Best Practices: Beware the flatfile & embrace working with entities¶
In DataFrame libraries, joining different tables is often either cumbersome or slow. As a consequence, many data pipelines bring their main pieces of information together in one big table called flatfile. While this might be nice for quick exploration of the data, it causes several problems for long term maintenance and speed of adding new features:
The number of columns grows very large and may become hard to overlook by the users that don’t know all the prefixes and suffixes by heart.
Associated information with 1:n relationship either are duplicated (wasting space), or written to an array column (reducing flexibility for further joins), or simply make it prohibitively hard to add features on a certain granularity.
In case a table is historized, storing rows for each version of a data field, the table size grows quadratic with the number of columns.
The other alternative is to keep column groups with similar subject matter meaning or similar data sources together in separate tables called entities. Especially when creating data transformation code programmatically with a nice syntax, it can be made quite easy to work with typical groups of entities with code in the background joining underlying tables.
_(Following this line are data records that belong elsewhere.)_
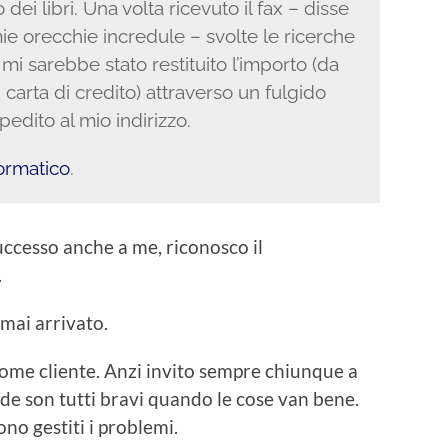
dei libri. Una volta ricevuto il fax – disse
mie orecchie incredule – svolte le ricerche
, mi sarebbe stato restituito l’importo (da
arta di credito) attraverso un fulgido
pedito al mio indirizzo.
formatico
.
 successo anche a me, riconosco il
.
 mai arrivato.
come cliente. Anzi invito sempre chiunque a
de son tutti bravi quando le cose van bene.
no gestiti i problemi.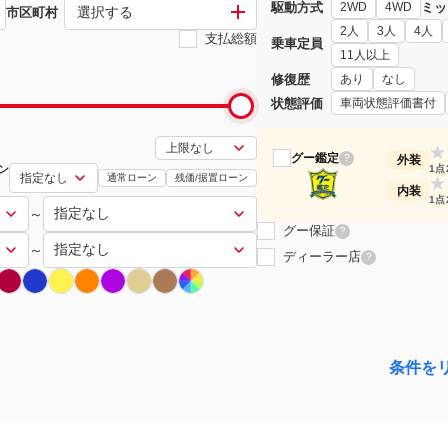
駆動方式
ミッ
2WD
4WD
選択する
市区町村
2人
3人
4人
支払総額
乗車定員
11人以上
修復歴
あり
なし
状態評価
車両状態評価書付
★
グー鑑定
?
外装
ン
1点
通常ローン
残価/据置ローン
★
内装
1点
～
グー保証
?
～
ディーラー店
?
条件を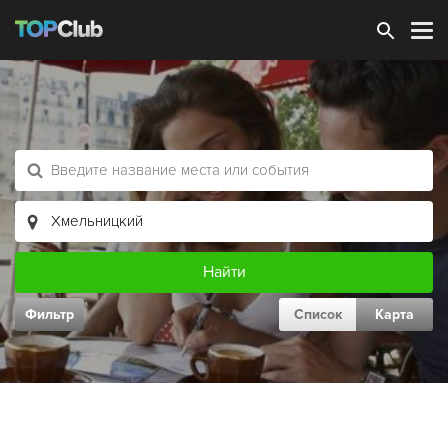
Зарегистрироваться
Фильтр
Список
Карта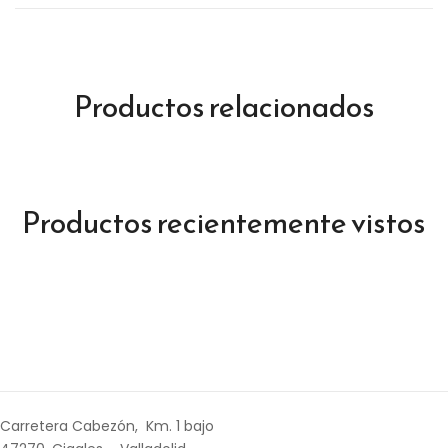
Productos relacionados
Productos recientemente vistos
Carretera Cabezón, Km. 1 bajo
Often flatfiles are created before feature engineering. Due to the large number of features (columns), it becomes necessary to build automatic tools for executing the code for each feature in the correct order and to avoid wasteful execution. However, when using entity granularity (column groups of similar origin), it is more manageable to manually wire all feature engineering computations. It is even very valuable code to see how the different computation steps / entities build on each other. This makes tracking down problems much easier in debugging and helps new-joiners a chance to step through the code.